Por Jaime Septién |
Hemos vivido en una época en la que ir a Misa, confesarse, comulgar, celebrar una boda o una primera comunión queda a nuestro arbitrio. Vamos al templo “cuando nos nace”, donde “el padrecito no se tarde” y las pláticas sean “rapiditas”. Pero hubo un tiempo, que debemos traer a la memoria, en que las puertas de las iglesias estuvieron cerradas. Y la desesperación de aquellos mexicanos podría ser un dardo clavado en nuestra fe acomodaticia.
El 31 de julio de 1926 fue una experiencia traumática para millones de católicos mexicanos. Las circunstancias orillaron a los obispos a cerrar el culto. Con la anuencia de la Santa Sede y ante una política de choque por parte del gobierno federal, tomaron una dolorosa decisión. Sin echar culpas –es facilísimo hacerlo a 91 años de distancia—fue el disparador de una guerra interna que dejó cerca de 250,000 muertos.

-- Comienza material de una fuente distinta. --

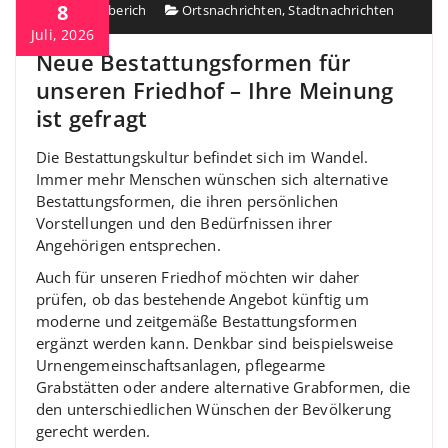
8
Heiko Berberich
Ortsnachrichten
,
Stadtnachrichten
Juli, 2026
Neue Bestattungsformen für
unseren Friedhof – Ihre Meinung
ist gefragt
Die Bestattungskultur befindet sich im Wandel.
Immer mehr Menschen wünschen sich alternative
Bestattungsformen, die ihren persönlichen
Vorstellungen und den Bedürfnissen ihrer
Angehörigen entsprechen.
Auch für unseren Friedhof möchten wir daher
prüfen, ob das bestehende Angebot künftig um
moderne und zeitgemäße Bestattungsformen
ergänzt werden kann. Denkbar sind beispielsweise
Urnengemeinschaftsanlagen, pflegearme
Grabstätten oder andere alternative Grabformen, die
den unterschiedlichen Wünschen der Bevölkerung
gerecht werden.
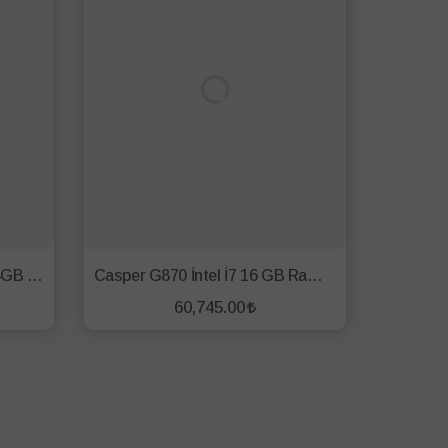
Acer Nitro V15 i5-13420H 24GB 512GB SSD RTX3050/6GB 15.6'' 144Hz FHD W11P Oyun Bilgisayarı
Casper G870 İntel İ7 16 GB Ram 1 TB SSD Intel Graphics 15,6" Fhd Gaming Laptop
60,745.00
SEPETE EKLE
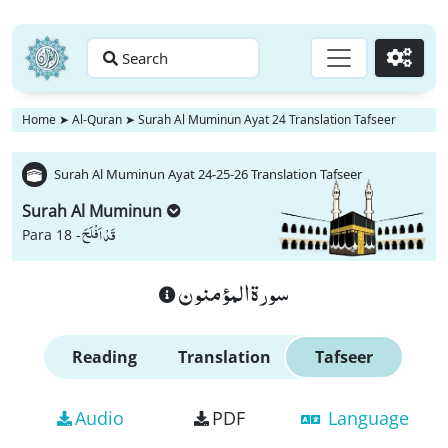
Search
Go
Home
➤
Al-Quran
➤
Surah Al Muminun Ayat 24 Translation Tafseer
Surah Al Muminun Ayat 24-25-26 Translation Tafseer
Surah Al Muminun
قَدْ اَفْلَحَ
Para 18 -
سورة المؤمنون
Reading
Translation
Tafseer
Audio
PDF
Language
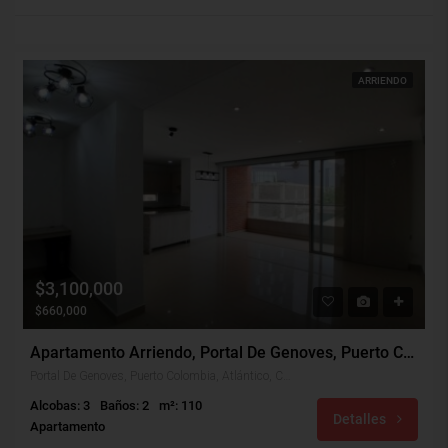
ARRIENDO
$3,100,000
$660,000
Apartamento Arriendo, Portal De Genoves, Puerto Colombia (30603)
Portal De Genoves, Puerto Colombia, Atlántico, Colombia
Alcobas: 3
Baños: 2
m²: 110
Detalles
Apartamento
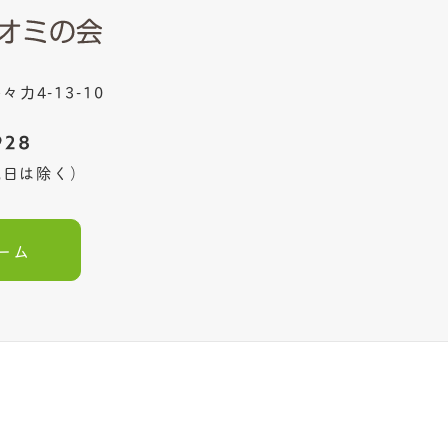
々力4-13-10
・祝日は除く）
ーム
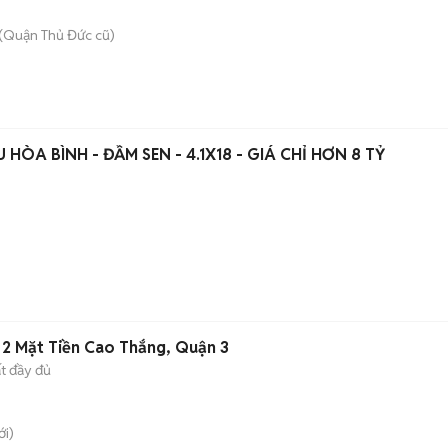
(Quận Thủ Đức cũ)
HÒA BÌNH - ĐẦM SEN - 4.1X18 - GIÁ CHỈ HƠN 8 TỶ
2 Mặt Tiền Cao Thắng, Quận 3
ất đầy đủ
i)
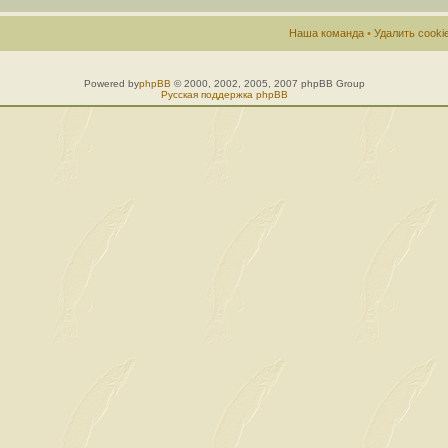
Наша команда
•
Удалить cook
Powered by
phpBB
© 2000, 2002, 2005, 2007 phpBB Group
Русская поддержка phpBB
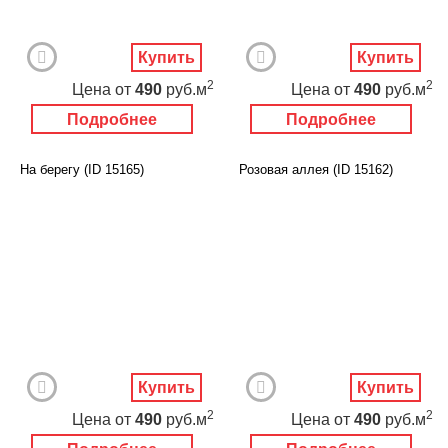
Купить
Купить
2
2
Цена
от
490
руб.м
Цена
от
490
руб.м
Подробнее
Подробнее
На берегу (ID 15165)
Розовая аллея (ID 15162)
Купить
Купить
2
2
Цена
от
490
руб.м
Цена
от
490
руб.м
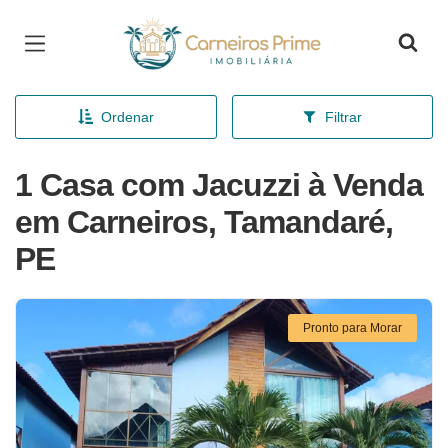
Página inicial
Ordenar
Filtrar
1 Casa com Jacuzzi à Venda
em Carneiros, Tamandaré,
PE
Pronto para Morar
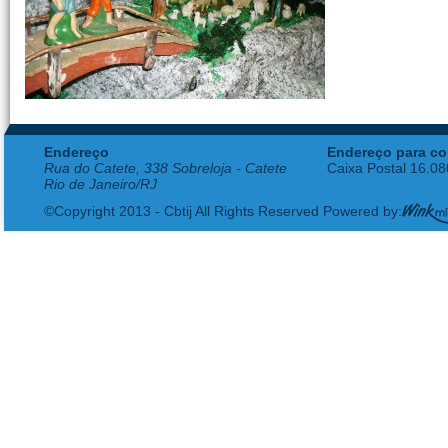
Endereço
Endereço para co
Rua do Catete, 338 Sobreloja - Catete
Caixa Postal 16.0
Rio de Janeiro/RJ
©Copyright 2013 - Cbtij All Rights Reserved Powered by:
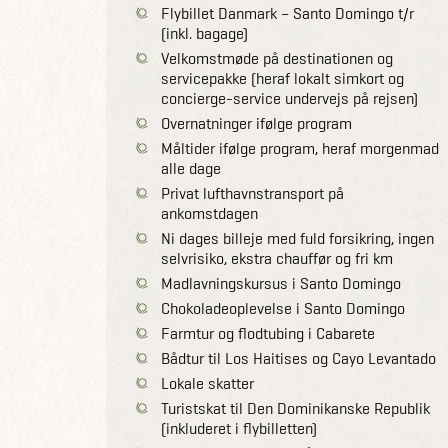
Flybillet Danmark – Santo Domingo t/r
(inkl. bagage)
Velkomstmøde på destinationen og
servicepakke (heraf lokalt simkort og
concierge-service undervejs på rejsen)
Overnatninger ifølge program
Måltider ifølge program, heraf morgenmad
alle dage
Privat lufthavnstransport på
ankomstdagen
Ni dages billeje med fuld forsikring, ingen
selvrisiko, ekstra chauffør og fri km
Madlavningskursus i Santo Domingo
Chokoladeoplevelse i Santo Domingo
Farmtur og flodtubing i Cabarete
Bådtur til Los Haitises og Cayo Levantado
Lokale skatter
Turistskat til Den Dominikanske Republik
(inkluderet i flybilletten)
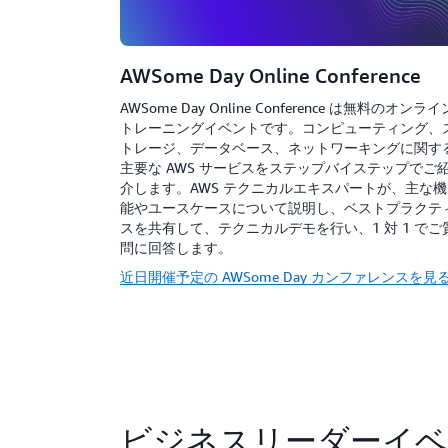
AWSome Day Online Conference
AWSome Day Online Conference は無料のオンライ
トレーニングイベントです。コンピューティング、
トレージ、データベース、ネットワーキングに関す
主要な AWS サービスをステップバイステップでご
介します。AWS テクニカルエキスパートが、主な機
能やユースケースについて説明し、ベストプラクテ
スを共有して、テクニカルデモを行い、1 対 1 でご
問に回答します。
近日開催予定の AWSome Day カンファレンスを見
ビジネスリーダーイ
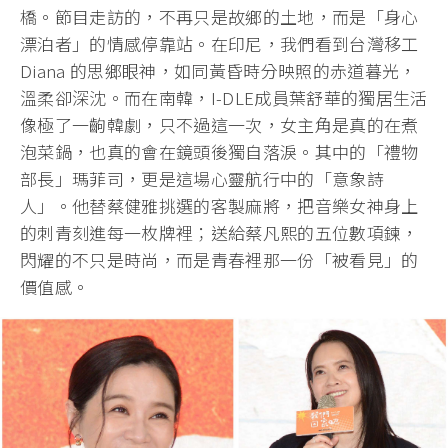
橋。節目走訪的，不再只是故鄉的土地，而是「身心
漂泊者」的情感停靠站。在印尼，我們看到台灣移工
Diana 的思鄉眼神，如同黃昏時分映照的赤道暮光，
溫柔卻深沈。而在南韓，I-DLE成員葉舒華的獨居生活
像極了一齣韓劇，只不過這一次，女主角是真的在煮
泡菜鍋，也真的會在鏡頭後獨自落淚。其中的「禮物
部長」瑪菲司，更是這場心靈航行中的「意象詩
人」。他替蔡健雅挑選的客製麻將，把音樂女神身上
的刺青刻進每一枚牌裡；送給蔡凡熙的五位數項鍊，
閃耀的不只是時尚，而是青春裡那一份「被看見」的
價值感。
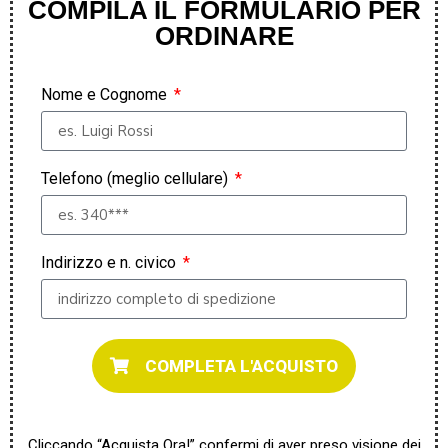
COMPILA IL FORMULARIO PER
ORDINARE
Nome e Cognome
Telefono (meglio cellulare)
Indirizzo e n. civico
COMPLETA L'ACQUISTO
Cliccando “Acquista Ora!” confermi di aver preso visione dei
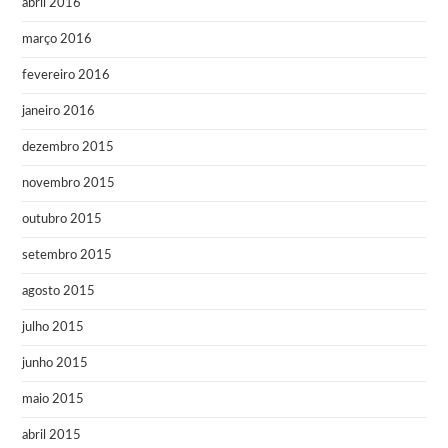
abril 2016
março 2016
fevereiro 2016
janeiro 2016
dezembro 2015
novembro 2015
outubro 2015
setembro 2015
agosto 2015
julho 2015
junho 2015
maio 2015
abril 2015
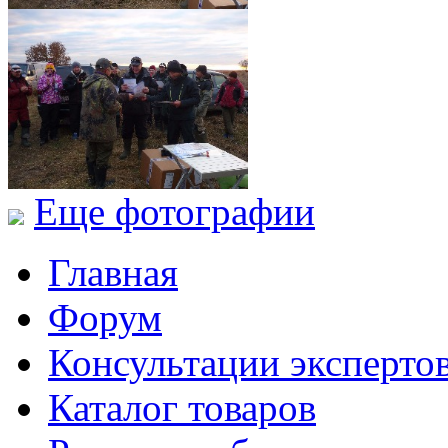
Еще фотографии
Главная
Форум
Консультации эксперто
Каталог товаров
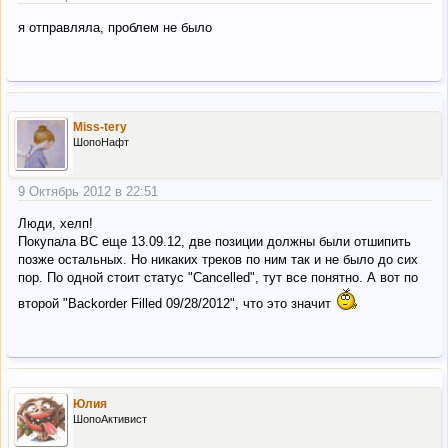
я отправляла, проблем не было
Miss-tery
ШопоНафт
9 Октябрь 2012 в 22:51
Люди, хелп!
Покупала ВС еще 13.09.12, две позиции должны были отшипить
позже остальных. Но никаких треков по ним так и не было до сих
пор. По одной стоит статус "Cancelled", тут все понятно. А вот по
второй "Backorder Filled 09/28/2012", что это значит
Юлия
ШопоАктивист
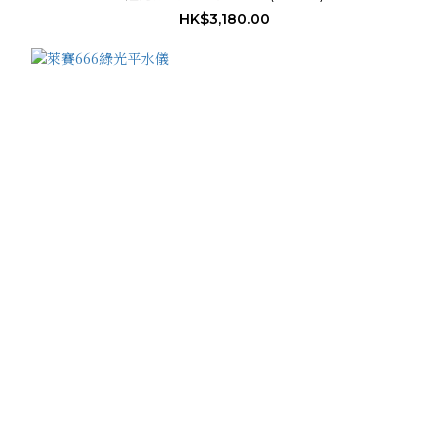
HK$3,180.00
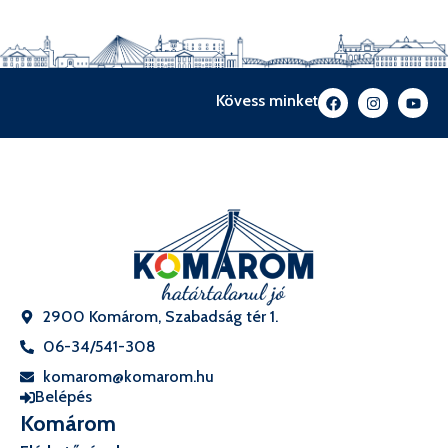
Kövess minket
2900 Komárom, Szabadság tér 1.
06-34/541-308
komarom@komarom.hu
Belépés
Komárom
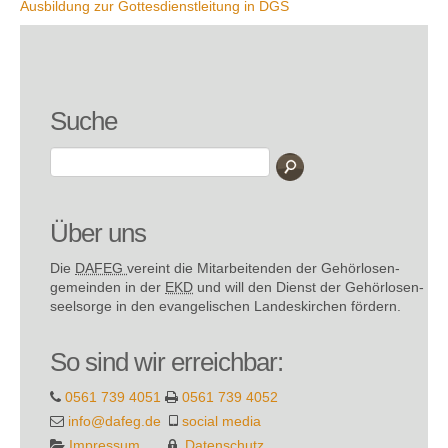
Ausbildung zur Gottesdienstleitung in DGS
Suche
Über uns
Die
DAFEG
vereint die Mitarbeitenden der Gehör­losen­
gemeinden in der
EKD
und will den Dienst der Gehör­losen­
seel­sorge in den evange­lischen Landes­kirchen fördern.
So sind wir erreichbar:
0561 739 4051
0561 739 4052
info@dafeg.de
social media
Impressum
Datenschutz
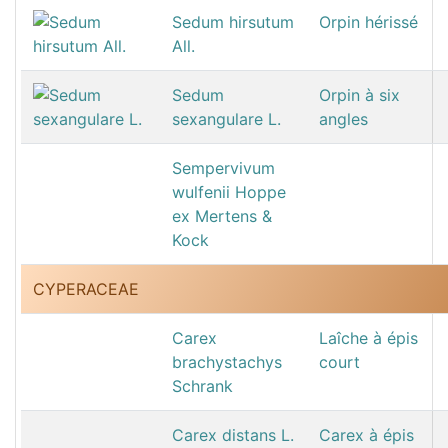
Sedum hirsutum
Orpin hérissé
All.
Sedum
Orpin à six
sexangulare L.
angles
Sempervivum
wulfenii Hoppe
ex Mertens &
Kock
CYPERACEAE
Carex
Laîche à épis
brachystachys
court
Schrank
Carex distans L.
Carex à épis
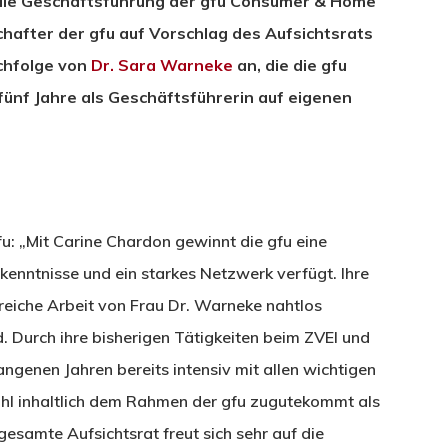
n die Geschäftsführung der gfu Consumer & Home
chafter der gfu auf Vorschlag des Aufsichtsrats
achfolge von
Dr. Sara Warneke
an, die die gfu
ünf Jahre als Geschäftsführerin auf eigenen
fu: „Mit Carine Chardon gewinnt die gfu eine
kenntnisse und ein starkes Netzwerk verfügt. Ihre
greiche Arbeit von Frau Dr. Warneke nahtlos
. Durch ihre bisherigen Tätigkeiten beim ZVEI und
ngenen Jahren bereits intensiv mit allen wichtigen
l inhaltlich dem Rahmen der gfu zugutekommt als
gesamte Aufsichtsrat freut sich sehr auf die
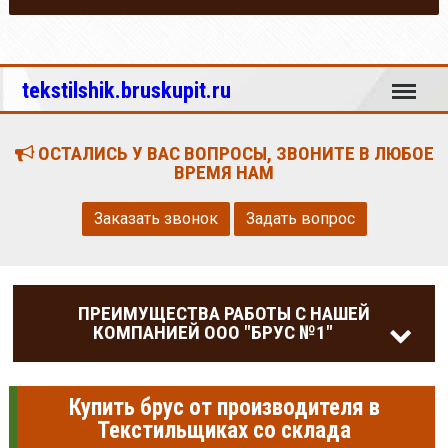
Меню
tekstilshik.bruskupit.ru
ОСТАЛИСЬ У ВАС ВОПРОСЫ, ЗВОНИТЕ В ЛЮБОЕ
ВРЕМЯ НАМ
Заказать звонок
Задать вопрос
ПРЕИМУЩЕСТВА РАБОТЫ С НАШЕЙ
КОМПАНИЕЙ ООО "БРУС №1"
Купить брус от производителя в
Текстильщиках со склада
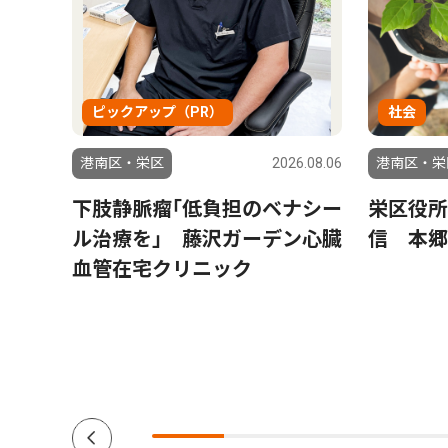
ピックアップ（PR）
社会
6.08.06
港南区・栄区
2026.08.06
港南区・栄
織され
下肢静脈瘤｢低負担のベナシー
栄区役所
」の
ル治療を｣ 藤沢ガーデン心臓
信 本郷
憲一さ
血管在宅クリニック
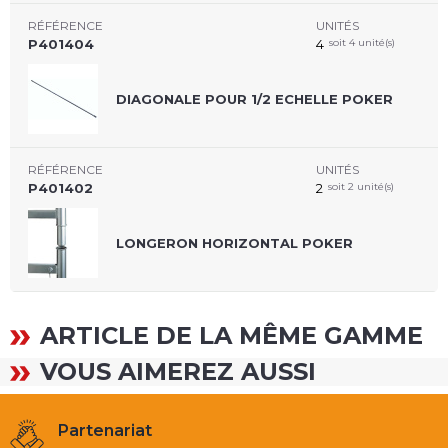
RÉFÉRENCE
UNITÉS
P401404
4
soit 4 unité(s)
DIAGONALE POUR 1/2 ECHELLE POKER
RÉFÉRENCE
UNITÉS
P401402
2
soit 2 unité(s)
LONGERON HORIZONTAL POKER
ARTICLE DE LA MÊME GAMME
VOUS AIMEREZ AUSSI
Partenariat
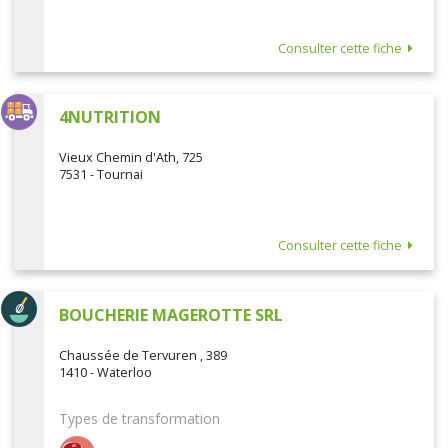
Consulter cette fiche
4NUTRITION
Vieux Chemin d'Ath, 725
7531 - Tournai
Consulter cette fiche
BOUCHERIE MAGEROTTE SRL
Chaussée de Tervuren , 389
1410 - Waterloo
Types de transformation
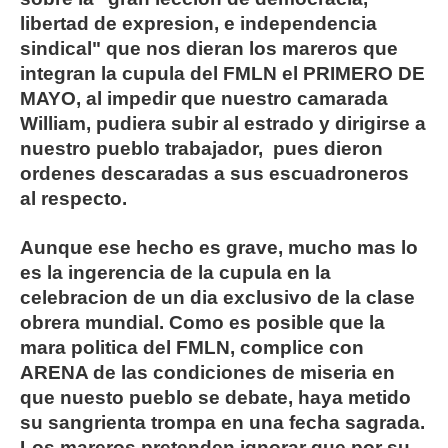
libertad de expresion, e independencia
sindical" que nos dieran los mareros que
integran la cupula del FMLN el PRIMERO DE
MAYO, al impedir que nuestro camarada
William, pudiera subir al estrado y dirigirse a
nuestro pueblo trabajador, pues dieron
ordenes descaradas a sus escuadroneros
al respecto.
Aunque ese hecho es grave, mucho mas lo
es la ingerencia de la cupula en la
celebracion de un dia exclusivo de la clase
obrera mundial. Como es posible que la
mara politica del FMLN, complice con
ARENA de las condiciones de miseria en
que nuesto pueblo se debate, haya metido
su sangrienta trompa en una fecha sagrada.
Los mareros pretenden ignorar que por su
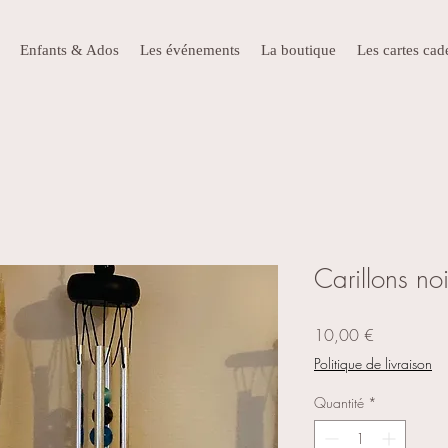
Enfants & Ados
Les événements
La boutique
Les cartes ca
Carillons no
Prix
10,00 €
Politique de livraison
Quantité
*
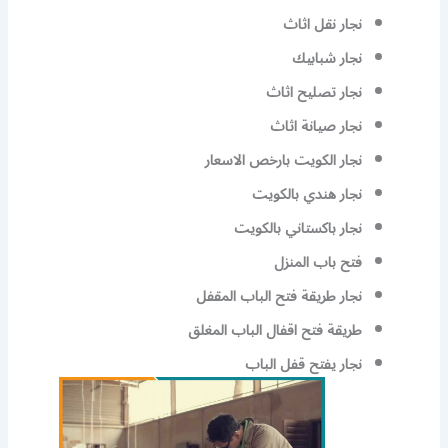
نجار نقل اثاث
نجار شبابيك
نجار تصليح اثاث
نجار صيانة اثاث
نجار الكويت بارخص الاسعار
نجار هندي بالكويت
نجار باكستاني بالكويت
فتح باب المنزل
نجار طريقة فتح الباب المقفل
طريقة فتح اقفال الباب المغلق
نجار يفتح قفل الباب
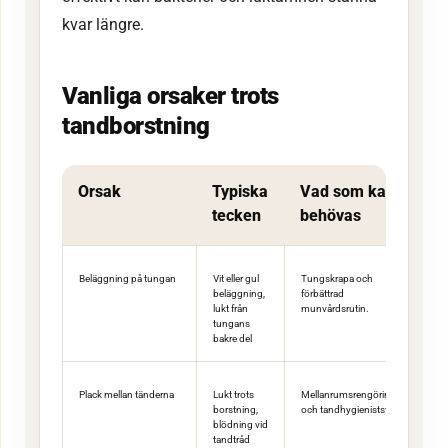
kvar längre.
Vanliga orsaker trots
tandborstning
Orsak
Typiska
Vad som kan
tecken
behövas
Beläggning på tungan
Vit eller gul
Tungskrapa och
beläggning,
förbättrad
lukt från
munvårdsrutin.
tungans
bakre del
Plack mellan tänderna
Lukt trots
Mellanrumsrengöring
borstning,
och tandhygieniststöd.
blödning vid
tandtråd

Con toda la enorme dificultad que entrañó el cierre de cultos, la Iglesia católica mexicana mostró al poder de entonces, que su misión en la tierra no se circunscribe a “administrar” la fe. Responde a un anhelo íntimo del ser humano: la necesidad de estar en contacto con Dios, de tener una escalera hacia la santidad.
Ahora mismo procuramos desentendernos de ese hecho. La comunicación pública alineada a una forma de entender la realidad de la Iglesia, nos ha acostumbrado a verla como una institución accesoria. Y cuando los noticiarios “le pegan”, la reacción es: “por algo será”.
El Papa Francisco colgó un letrero en su habitación que dice: “Prohibido quejarse”. Ese mismo letrero sería bueno que lo tatuemos en el corazón. Sí, prohibido quejarse, pero obligatorio comprender. En este caso, comprender la dimensión profunda del culto y de los sacramentos. De la Iglesia misma.